Sponsor right from the start
The Swiss National Wrestling and Alpine Festival (ESAF) takes place in Zug from 23 to 25 August. Alfred Müller AG is supporting the largest sporting event in Switzerland as a service partner. In an interview, President of the Board of Directors and co-owner Christoph Müller explains the reasons why and the company’s relationship to traditions.
Why did Alfred Müller AG decided to get involved with the ESAF?
We were one of the sponsors right from the start. As a company rooted in the canton of Zug, it was clear to us that we should get involved, especially as the festival site is virtually in front of our headquarters. We have given the organising committee of the ESAF use of our premises in Baar free of charge since July 2015. As a leading provider of office space, this commitment makes sense to us. Our gardening company has also been given the job of maintaining the lawn on the festival and competition site.
Schwingen wrestling represents tradition. How does this value fit into the modern digital era?
I think it is nice and important that we still have traditions and that there are people keen to keep them going. They create identity, stability and reliability, which are important in view of the changes in the world of work. Swiss wrestling may be a traditional sport. But the way it is practised and presented today is highly professional and very contemporary, in my view. That’s why it attracts so many people.

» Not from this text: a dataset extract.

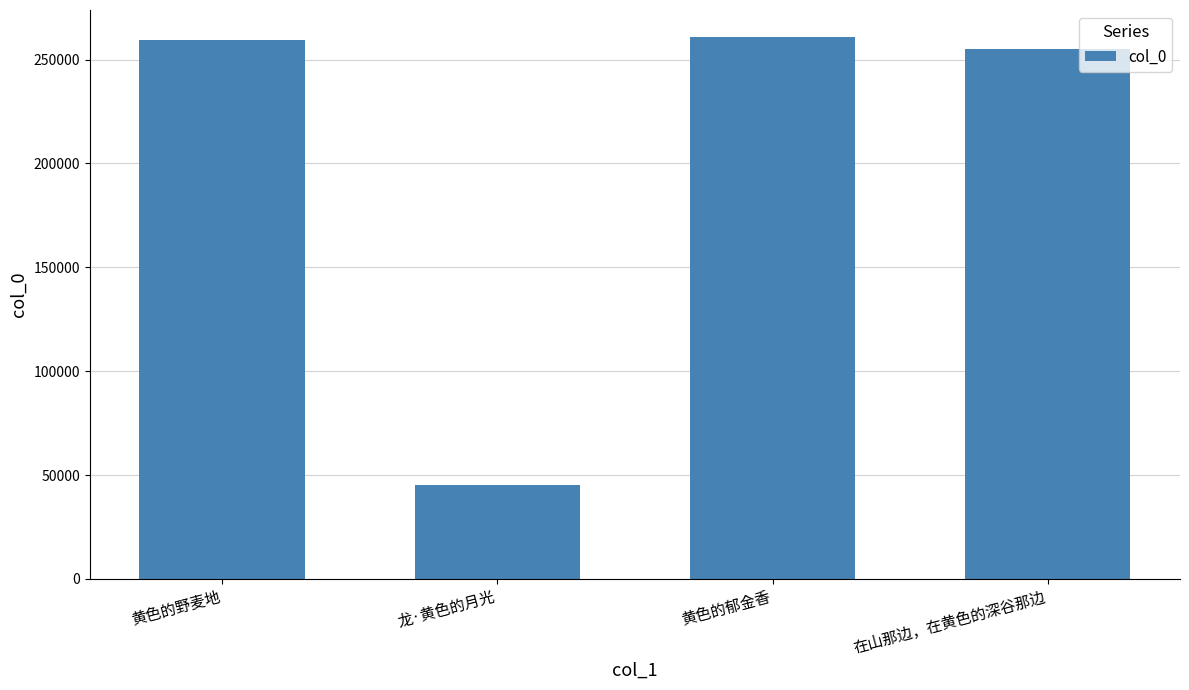

Reading left to right, list all the values displayed in this chart.

黄色的野麦地=259388	龙·黄色的月光=45009	黄色的郁金香=260842	在山那边，在黄色的深谷那边=255282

“It’s nice that we still have traditions.”
Where does Alfred Müller AG maintain traditions?
We keep events going, such as the ground-breaking ceremony and the “Aufrichte” marking the completion of building work, for example. Both of these events have a long tradition. As manager and representative of the Müller family, our company traditions are also important to me. For example, for many years I have congratulated almost every member of staff with a company anniversary personally and I acknowledge their achievements in a talk.

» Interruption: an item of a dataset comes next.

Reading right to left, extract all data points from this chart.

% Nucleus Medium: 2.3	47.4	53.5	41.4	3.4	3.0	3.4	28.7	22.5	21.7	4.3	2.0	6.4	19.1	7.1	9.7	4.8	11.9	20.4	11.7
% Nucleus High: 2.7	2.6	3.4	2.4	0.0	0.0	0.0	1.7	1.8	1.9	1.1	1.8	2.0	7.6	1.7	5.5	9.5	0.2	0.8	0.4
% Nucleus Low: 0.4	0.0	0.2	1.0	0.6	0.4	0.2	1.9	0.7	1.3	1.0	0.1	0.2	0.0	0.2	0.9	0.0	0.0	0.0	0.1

“Schwingen – Swiss wrestling – is a traditional type of sport that is presented in an extremely professional and contemporary way.”

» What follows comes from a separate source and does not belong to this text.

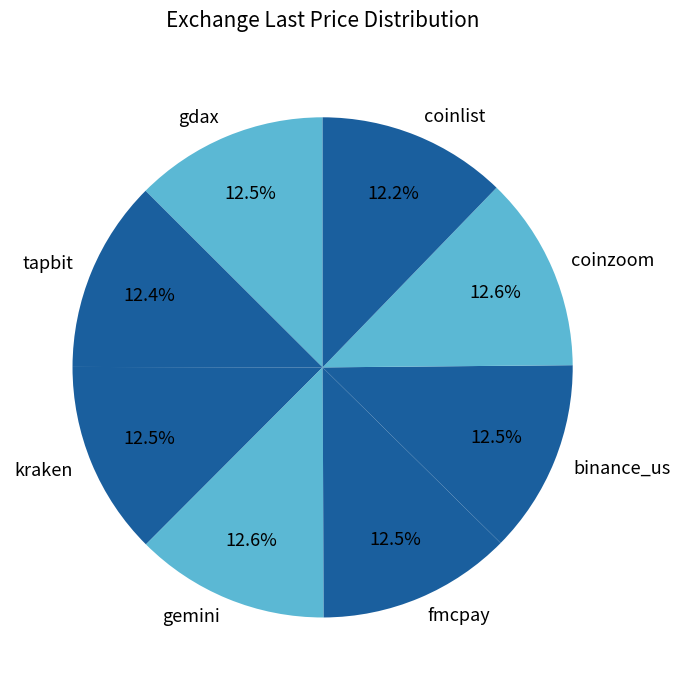

The kraken slice represents 6% of the pie. True or false?

False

How important are traditions to you personally?
Particularly today when life is so fast-paced, I think it is important that certain traditions are maintained or that we revive them. The traditions that are very close to my heart are those that we practise in our family and which I, for the most part, have known since my childhood. For example, on 1 August we always have a huge bonfire and invite family and friends. If that’s not possible – for example if fires are banned due to a dry spell – then something is really missing that year. Similarly our celebrations at Christmas and Easter are very traditional, and birthdays have always been celebrated with the whole family. It's nice to see that my children really value these traditions and will hopefully keep them going with their own families one day. Many traditions are also maintained at the Swiss National Wrestling and Alpine Festival in Zug, and I’m really looking forward to the event.